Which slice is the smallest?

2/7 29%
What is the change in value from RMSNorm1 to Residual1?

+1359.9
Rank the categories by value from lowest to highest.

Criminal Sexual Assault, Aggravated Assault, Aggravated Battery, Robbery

==

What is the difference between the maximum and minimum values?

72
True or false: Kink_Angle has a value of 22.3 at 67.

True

--

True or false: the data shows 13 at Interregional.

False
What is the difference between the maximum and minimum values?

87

_WHAT YOU ARE ASKED TO DO_. Copy out the lines starting with the line containing "Which slice is the smallest?" and going on through the line containing "Criminal Sexual Assault, Aggravated", reproducing each one exactly.

_SOLUTION FOR THIS EXERCISE_.
Which slice is the smallest?

2/7 29%
What is the change in value from RMSNorm1 to Residual1?

+1359.9
Rank the categories by value from lowest to highest.

Criminal Sexual Assault, Aggravated Assault, Aggravated Battery, Robbery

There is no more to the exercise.